Müslüman olup da dininin kıymetini bilmeyenin dinde kıymeti olmaz. Kişi bin bilimi de bilse dinini bilmiyorsa, dinini ikame etmiyorsa dinde kıymeti bulunmaz. Din ile bilimi birbirlerine karıştırmamak gerekir. Hakikatler kestirmeden din ile bilinir. Bilimde hakikatler sadece yazılır ve silinir. İkame-i din ile bilinir kıymet. Dinini ikame etmeyenin iki cihanda yakasını bırakmaz zillet ile hezimet. Rabbimiz buyuruyor:
“De ki: “Ey Kitap ehli! Tevrat’ı, İncil’i ve Rabbinizden size indirileni (Kur’an’ı) ikame etmedikçe/uygulamadıkça hiçbir şey üzere değilsiniz.” Andolsun ki sana Rabbinden indirilen bu Kur’an, onlardan çoğunun taşkınlık ve küfrünü artıracaktır. Öyle ise o kâfirler toplumu için üzülme.” (Maide Sûresi/ 68)
Tevrat’ı uygulamayanların, İncil’i yürürlükten kaldırıp onunla ilişkilerini kesenlerin nasıl ki iraptan mahalleri yoksa, nasıl ki bu halleriyle onlar boş ise, hiçbir değer ifade etmiyorlarsa, eğer sizler de elinizdeki kitabınızı (iman ettiğiniz Kur’ân’ı) uygulamaktan vazgeçer, kitapsız bir hayattan yana olursanız, kesinlikle bilesiniz ki sizler de hiçbir şey değilsiniz. Yâni uygulamadığınız, hayatınızı onunla düzenlemediğiniz, amel etmediğiniz sürece elinizde okuduğunuz, sarıldığınız bir kitabınızın olması hiçbir mânâ ifade etmeyecektir.
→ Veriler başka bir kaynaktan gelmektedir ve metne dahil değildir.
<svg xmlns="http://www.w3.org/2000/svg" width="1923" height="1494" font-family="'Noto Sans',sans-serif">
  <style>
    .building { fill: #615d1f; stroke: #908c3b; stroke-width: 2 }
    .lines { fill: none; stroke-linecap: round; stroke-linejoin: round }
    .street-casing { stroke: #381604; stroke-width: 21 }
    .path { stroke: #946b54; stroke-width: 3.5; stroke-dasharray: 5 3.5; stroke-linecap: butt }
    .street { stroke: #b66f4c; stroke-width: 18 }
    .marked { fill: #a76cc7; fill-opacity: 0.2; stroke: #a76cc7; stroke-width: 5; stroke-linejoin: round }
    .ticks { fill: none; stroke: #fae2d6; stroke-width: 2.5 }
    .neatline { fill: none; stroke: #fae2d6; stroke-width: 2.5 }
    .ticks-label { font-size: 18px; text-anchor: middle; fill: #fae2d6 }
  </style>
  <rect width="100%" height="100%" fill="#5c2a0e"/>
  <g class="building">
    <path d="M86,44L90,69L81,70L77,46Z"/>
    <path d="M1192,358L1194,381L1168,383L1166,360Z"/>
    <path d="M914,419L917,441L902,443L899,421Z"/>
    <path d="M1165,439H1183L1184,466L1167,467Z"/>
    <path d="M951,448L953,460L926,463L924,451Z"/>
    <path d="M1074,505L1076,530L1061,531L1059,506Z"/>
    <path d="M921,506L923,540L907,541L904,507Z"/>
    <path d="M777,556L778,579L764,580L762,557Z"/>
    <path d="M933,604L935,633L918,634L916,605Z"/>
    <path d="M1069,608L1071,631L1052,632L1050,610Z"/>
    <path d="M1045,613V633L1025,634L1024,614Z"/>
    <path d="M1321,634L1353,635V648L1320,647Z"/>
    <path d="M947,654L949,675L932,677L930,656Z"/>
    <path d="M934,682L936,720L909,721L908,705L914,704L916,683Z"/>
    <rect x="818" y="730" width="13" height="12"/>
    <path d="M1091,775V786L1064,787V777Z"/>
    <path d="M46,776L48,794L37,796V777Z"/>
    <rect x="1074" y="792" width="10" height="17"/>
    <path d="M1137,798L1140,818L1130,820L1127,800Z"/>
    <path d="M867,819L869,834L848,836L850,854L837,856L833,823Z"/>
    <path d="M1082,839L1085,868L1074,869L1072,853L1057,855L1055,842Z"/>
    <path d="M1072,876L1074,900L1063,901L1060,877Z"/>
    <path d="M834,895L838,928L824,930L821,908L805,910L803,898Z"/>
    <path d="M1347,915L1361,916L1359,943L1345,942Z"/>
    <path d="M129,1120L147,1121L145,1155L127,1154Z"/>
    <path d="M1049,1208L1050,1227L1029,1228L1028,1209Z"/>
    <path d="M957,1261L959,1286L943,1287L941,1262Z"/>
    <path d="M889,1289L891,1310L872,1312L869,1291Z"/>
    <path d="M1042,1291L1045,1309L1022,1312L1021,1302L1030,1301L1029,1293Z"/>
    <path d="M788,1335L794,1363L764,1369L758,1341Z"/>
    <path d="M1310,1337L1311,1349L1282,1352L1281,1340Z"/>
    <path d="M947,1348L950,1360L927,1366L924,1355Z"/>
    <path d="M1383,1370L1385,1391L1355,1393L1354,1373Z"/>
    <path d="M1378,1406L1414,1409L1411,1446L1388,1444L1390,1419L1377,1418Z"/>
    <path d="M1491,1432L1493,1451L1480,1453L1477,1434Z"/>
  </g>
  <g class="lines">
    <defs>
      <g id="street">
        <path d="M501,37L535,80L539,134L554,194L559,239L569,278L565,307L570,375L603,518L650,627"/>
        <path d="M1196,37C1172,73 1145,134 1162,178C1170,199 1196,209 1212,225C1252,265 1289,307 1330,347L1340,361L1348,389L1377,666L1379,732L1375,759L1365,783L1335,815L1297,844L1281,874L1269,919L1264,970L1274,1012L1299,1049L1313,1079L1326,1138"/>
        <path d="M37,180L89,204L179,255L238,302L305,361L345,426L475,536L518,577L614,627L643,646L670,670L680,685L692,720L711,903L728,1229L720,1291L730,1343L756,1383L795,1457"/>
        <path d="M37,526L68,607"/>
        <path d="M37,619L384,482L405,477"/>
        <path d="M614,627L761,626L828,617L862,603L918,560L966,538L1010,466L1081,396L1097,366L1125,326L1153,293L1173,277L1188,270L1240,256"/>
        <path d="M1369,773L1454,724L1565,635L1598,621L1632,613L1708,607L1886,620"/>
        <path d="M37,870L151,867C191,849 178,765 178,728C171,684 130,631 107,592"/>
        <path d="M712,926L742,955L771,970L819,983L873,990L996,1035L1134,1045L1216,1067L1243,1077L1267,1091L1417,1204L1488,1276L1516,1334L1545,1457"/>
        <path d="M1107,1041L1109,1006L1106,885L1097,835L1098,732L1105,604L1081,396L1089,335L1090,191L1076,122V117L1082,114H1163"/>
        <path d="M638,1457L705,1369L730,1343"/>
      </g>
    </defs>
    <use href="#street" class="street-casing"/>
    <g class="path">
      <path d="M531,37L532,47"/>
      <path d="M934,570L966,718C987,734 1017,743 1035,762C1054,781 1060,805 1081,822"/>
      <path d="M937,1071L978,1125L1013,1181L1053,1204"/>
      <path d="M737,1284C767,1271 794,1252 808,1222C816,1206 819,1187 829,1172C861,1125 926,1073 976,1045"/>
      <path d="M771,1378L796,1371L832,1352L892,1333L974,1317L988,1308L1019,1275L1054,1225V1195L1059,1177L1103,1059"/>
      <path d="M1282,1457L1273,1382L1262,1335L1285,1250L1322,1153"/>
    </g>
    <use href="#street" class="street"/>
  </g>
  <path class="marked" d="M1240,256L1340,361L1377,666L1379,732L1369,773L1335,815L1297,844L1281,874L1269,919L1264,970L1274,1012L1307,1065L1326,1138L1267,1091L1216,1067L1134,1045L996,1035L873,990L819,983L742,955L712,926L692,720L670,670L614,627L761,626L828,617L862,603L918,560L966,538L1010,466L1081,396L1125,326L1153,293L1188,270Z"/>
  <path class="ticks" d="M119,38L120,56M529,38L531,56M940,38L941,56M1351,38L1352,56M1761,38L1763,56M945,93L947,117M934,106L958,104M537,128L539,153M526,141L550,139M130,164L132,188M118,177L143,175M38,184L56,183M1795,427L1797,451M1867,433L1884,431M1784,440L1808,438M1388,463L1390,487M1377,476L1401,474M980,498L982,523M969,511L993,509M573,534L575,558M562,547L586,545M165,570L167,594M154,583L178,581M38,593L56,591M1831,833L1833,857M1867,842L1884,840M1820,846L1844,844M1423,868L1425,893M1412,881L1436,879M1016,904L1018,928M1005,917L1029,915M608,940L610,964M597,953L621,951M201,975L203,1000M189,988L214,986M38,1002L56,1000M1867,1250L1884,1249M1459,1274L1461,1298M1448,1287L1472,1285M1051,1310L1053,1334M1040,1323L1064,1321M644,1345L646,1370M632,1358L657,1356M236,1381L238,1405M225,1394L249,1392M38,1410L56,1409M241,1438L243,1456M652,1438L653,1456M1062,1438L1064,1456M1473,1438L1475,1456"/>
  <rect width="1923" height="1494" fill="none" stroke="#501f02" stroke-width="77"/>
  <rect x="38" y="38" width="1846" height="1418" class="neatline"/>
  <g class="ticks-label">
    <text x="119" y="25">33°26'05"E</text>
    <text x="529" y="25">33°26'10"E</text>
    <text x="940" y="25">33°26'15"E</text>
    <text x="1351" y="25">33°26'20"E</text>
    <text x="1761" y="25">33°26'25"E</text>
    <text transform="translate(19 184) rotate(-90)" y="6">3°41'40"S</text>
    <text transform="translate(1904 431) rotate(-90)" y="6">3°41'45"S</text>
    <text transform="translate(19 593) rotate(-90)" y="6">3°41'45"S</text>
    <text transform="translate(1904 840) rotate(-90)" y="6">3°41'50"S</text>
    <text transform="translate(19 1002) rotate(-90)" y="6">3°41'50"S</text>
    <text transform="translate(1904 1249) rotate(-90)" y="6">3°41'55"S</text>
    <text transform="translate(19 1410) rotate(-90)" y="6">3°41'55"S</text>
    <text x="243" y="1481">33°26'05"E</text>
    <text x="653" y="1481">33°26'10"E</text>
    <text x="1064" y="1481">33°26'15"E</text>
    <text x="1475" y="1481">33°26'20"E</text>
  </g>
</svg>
Kitaplarından habersiz bir hayat yaşayanların bizim de bir kitabımız var diye övünüp sevinmelerinin hiçbir değeri yoktur. Müslüman olarak bu dünyadaki kıymetimiz, iman ettiğimiz kitabı ferd, aile, cemiyet ve devlet seviyesinde ikame ettiğimiz miktarıncadır. Kıymetimiz, dinimizi sahiplenip savunmamızla doğru orantılıdır.
Kendisine yapılan hakareti, yanlışı af etmeyen, ama dinine yapılan ihanetleri, hakaretleri af edende din ve dinin kıymeti ne arar. Bu, alleme-i cihan olsa bile ne yarar? Allah’tan gelmiş olan dinin kıymetinin bilinmediği yerde dinin varlığı son bulmuştur. Dinlerinin kıymetini bilmeyen Müslümanların kıyametleri kopmuştur!
Kul kaynaklı ideolojileri yürürlükte tutmanın derdine düşenlerin dini hayata hâkim kılma diye bir dertleri olmaz. Dini hayata hâkim kılma derdi olmayanın, dinde nasibi bulunmaz. Bütün zamanlarda, bütün mekânlarda aşılmaz bunalımdır; Müslümanla din çelişkisi. Müslümanın inanç lügatinde birbirinden ayrı sayılmaz din-devlet ilişkisi. Bir bütündür devlet-ü din. Tarihin şehadetiyle sabittir ki; devleti dine teslim edenler her belâdan emin!